Het was het eerste jaar van Henk Houwaart in Harelbeke. “Hij kreeg ons scherp, hij was ervan overtuigd dat het niet mis kon lopen en dat deed het dus ook niet. Iedereen speelde op zijn top. Bijna elke wedstrijd kwamen we op achterstand, maar telkens kwamen we terug. Achteraf bekeken werd die eindronde beslist in flitsen. Onvoorstelbaar. Ik had het in mijn jeugd als supporter al vier keer fout zien lopen, maar vanaf de eerste match gaven de feiten Houwaart gelijk. Dat we Beerschot, Moeskroen en Genk achter ons zouden laten, was nochtans niet vanzelfsprekend. Maar iedereen wilde ook wel. Voor de generatie Kurt Deltour-Chris Schouttetens, die in de late jaren tachtig met Harelbeke al twee keer de eindronde gespeeld had, was het de laatste kans. Hein had het bij KV Kortrijk al eens geprobeerd in eerste, maar dat was van korte duur geweest. Ik was dan weer net afgestudeerd, voor mij was het zeker het ideale moment om de stap te zetten. Ook in het bestuur waren veel mensen bereid om dat eens mee te maken. Geert Sustronck zei: ‘Al is het maar voor een jaar, we zullen er toch van genoten hebben.’ Misschien was dat ook wel het uitgangspunt. Maar als speler bekijk je dat anders, zeker omdat Houwaart beweerde dat we zonder problemen in de middenmoot zouden meedraaien. Na die gewonnen eindronde begin je dat te geloven.

“Ik voelde mij goed onder hem. Omdat hij je op het einde van de week altijd wat vrij liet op training, begon ik fris aan de wedstrijden. Hij was een trainer die een basisploeg vormde en eraan vasthield, ook als die slecht speelde. Dat vertrouwen en de verantwoordelijkheid die hij ons gaf, werkte positief: hij dwong ermee af dat je over een bepaalde grens heen ging voetballen. Houwaart creëerde een groepsgevoel en bezat de natuurlijke gave om met een vervanging of een positiewissel een wedstrijd die op slot zat te deblokkeren.

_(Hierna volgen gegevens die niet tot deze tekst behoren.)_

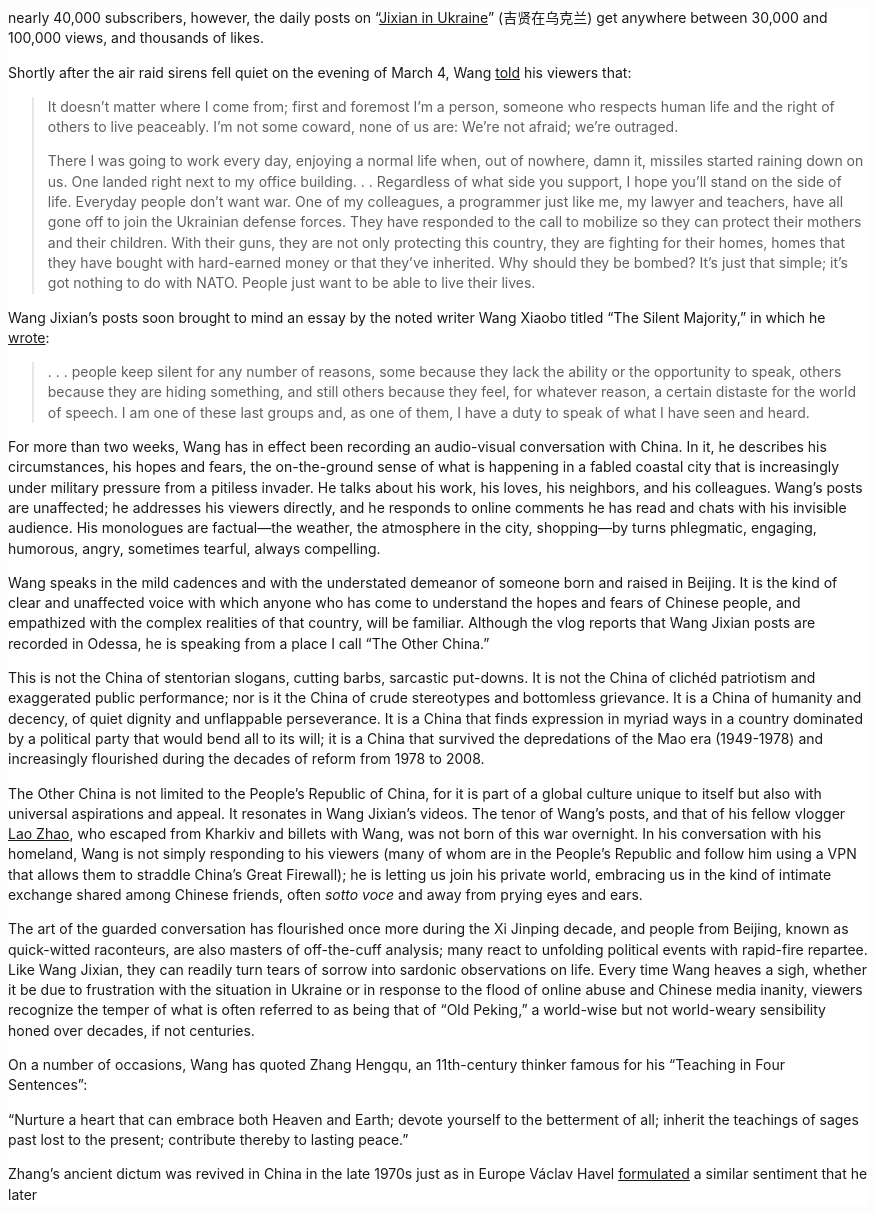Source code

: nearly 40,000 subscribers, however, the daily posts on “<a href="https://www.youtube.com/playlist?list=PL5rZMTJX5NqOqUZqApUjDaszMAMtfGdqn" target="_blank">Jixian in Ukraine</a>” (吉贤在乌克兰) get anywhere between 30,000 and 100,000 views, and thousands of likes.</p><p>Shortly after the air raid sirens fell quiet on the evening of March 4, Wang <a href="https://youtu.be/YHyJcRZbRFo" target="_blank">told</a> his viewers that:</p><blockquote><p>It doesn’t matter where I come from; first and foremost I’m a person, someone who respects human life and the right of others to live peaceably. I’m not some coward, none of us are: We’re not afraid; we’re outraged.</p><p>There I was going to work every day, enjoying a normal life when, out of nowhere, damn it, missiles started raining down on us. One landed right next to my office building. . . Regardless of what side you support, I hope you’ll stand on the side of life. Everyday people don’t want war. One of my colleagues, a programmer just like me, my lawyer and teachers, have all gone off to join the Ukrainian defense forces. They have responded to the call to mobilize so they can protect their mothers and their children. With their guns, they are not only protecting this country, they are fighting for their homes, homes that they have bought with hard-earned money or that they’ve inherited. Why should they be bombed? It’s just that simple; it’s got nothing to do with NATO. People just want to be able to live their lives.</p></blockquote><p>Wang Jixian’s posts soon brought to mind an essay by the noted writer Wang Xiaobo titled “The Silent Majority,” in which he <a href="https://chinaheritage.net/journal/the-silent-majority-and-the-great-majority/" target="_blank">wrote</a>:</p><blockquote><p>. . . people keep silent for any number of reasons, some because they lack the ability or the opportunity to speak, others because they are hiding something, and still others because they feel, for whatever reason, a certain distaste for the world of speech. I am one of these last groups and, as one of them, I have a duty to speak of what I have seen and heard.</p></blockquote><p>For more than two weeks, Wang has in effect been recording an audio-visual conversation with China. In it, he describes his circumstances, his hopes and fears, the on-the-ground sense of what is happening in a fabled coastal city that is increasingly under military pressure from a pitiless invader. He talks about his work, his loves, his neighbors, and his colleagues. Wang’s posts are unaffected; he addresses his viewers directly, and he responds to online comments he has read and chats with his invisible audience. His monologues are factual—the weather, the atmosphere in the city, shopping—by turns phlegmatic, engaging, humorous, angry, sometimes tearful, always compelling.</p><p>Wang speaks in the mild cadences and with the understated demeanor of someone born and raised in Beijing. It is the kind of clear and unaffected voice with which anyone who has come to understand the hopes and fears of Chinese people, and empathized with the complex realities of that country, will be familiar. Although the vlog reports that Wang Jixian posts are recorded in Odessa, he is speaking from a place I call “The Other China.”</p><p>This is not the China of stentorian slogans, cutting barbs, sarcastic put-downs. It is not the China of clichéd patriotism and exaggerated public performance; nor is it the China of crude stereotypes and bottomless grievance. It is a China of humanity and decency, of quiet dignity and unflappable perseverance. It is a China that finds expression in myriad ways in a country dominated by a political party that would bend all to its will; it is a China that survived the depredations of the Mao era (1949-1978) and increasingly flourished during the decades of reform from 1978 to 2008.</p><p>The Other China is not limited to the People’s Republic of China, for it is part of a global culture unique to itself but also with universal aspirations and appeal. It resonates in Wang Jixian’s videos. The tenor of Wang’s posts, and that of his fellow vlogger <a href="https://youtu.be/QoEY1VN_ZCo" target="_blank">Lao Zhao</a>, who escaped from Kharkiv and billets with Wang, was not born of this war overnight. In his conversation with his homeland, Wang is not simply responding to his viewers (many of whom are in the People’s Republic and follow him using a VPN that allows them to straddle China’s Great Firewall); he is letting us join his private world, embracing us in the kind of intimate exchange shared among Chinese friends, often <em>sotto voce</em> and away from prying eyes and ears.</p><p>The art of the guarded conversation has flourished once more during the Xi Jinping decade, and people from Beijing, known as quick-witted raconteurs, are also masters of off-the-cuff analysis; many react to unfolding political events with rapid-fire repartee. Like Wang Jixian, they can readily turn tears of sorrow into sardonic observations on life. Every time Wang heaves a sigh, whether it be due to frustration with the situation in Ukraine or in response to the flood of online abuse and Chinese media inanity, viewers recognize the temper of what is often referred to as being that of “Old Peking,” a world-wise but not world-weary sensibility honed over decades, if not centuries.</p><p>On a number of occasions, Wang has quoted Zhang Hengqu, an 11th-century thinker famous for his “Teaching in Four Sentences”:</p><p>“Nurture a heart that can embrace both Heaven and Earth; devote yourself to the betterment of all; inherit the teachings of sages past lost to the present; contribute thereby to lasting peace.”</p><p>Zhang’s ancient dictum was revived in China in the late 1970s just as in Europe Václav Havel <a href="https://www.vhlf.org/havel-quotes/speech-to-the-u-s-congress/" target="_blank">formulated</a> a similar sentiment that he later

“Eigenlijk wisten we niet goed wat ons overkwam. Plots kreeg ik op kantoor de televisie op bezoek. Toen ik voor het eerst door Jan Wauters was geïnterviewd, dacht ik: dat nemen ze mij al niet meer af. Jammer dat Chris Schouttetens er niet bij was. Hij brak zijn been en haalde nooit meer zijn beste niveau.”

De climax

Het debuut in de eerste klasse in het seizoen 1995/96 is een succes: 0-1-winst bij het Lierse van Erik Gerets na een strafschop van Michel Ngongé voor een fout op Joris De Tollenaere. Harelbeke eindigt als elfde (op achttien). “Achteraf bekeken was dat een ploeg waarmee we konden degraderen”, zegt De Tollenaere. “Maar we pakten in het begin veel punten en kwamen zo nooit meer in de problemen. In maart gingen we zelfs nog met 1-3 winnen op het veld van Anderlecht. Het was de eerste keer dat we er speelden en dat was toch wel een hele speciale dag voor de club. Houwaart koos toen voor een veldbezetting zonder centrumspits, hij liet Rutjes en Grün vrij en zij wisten niet goed wat te doen.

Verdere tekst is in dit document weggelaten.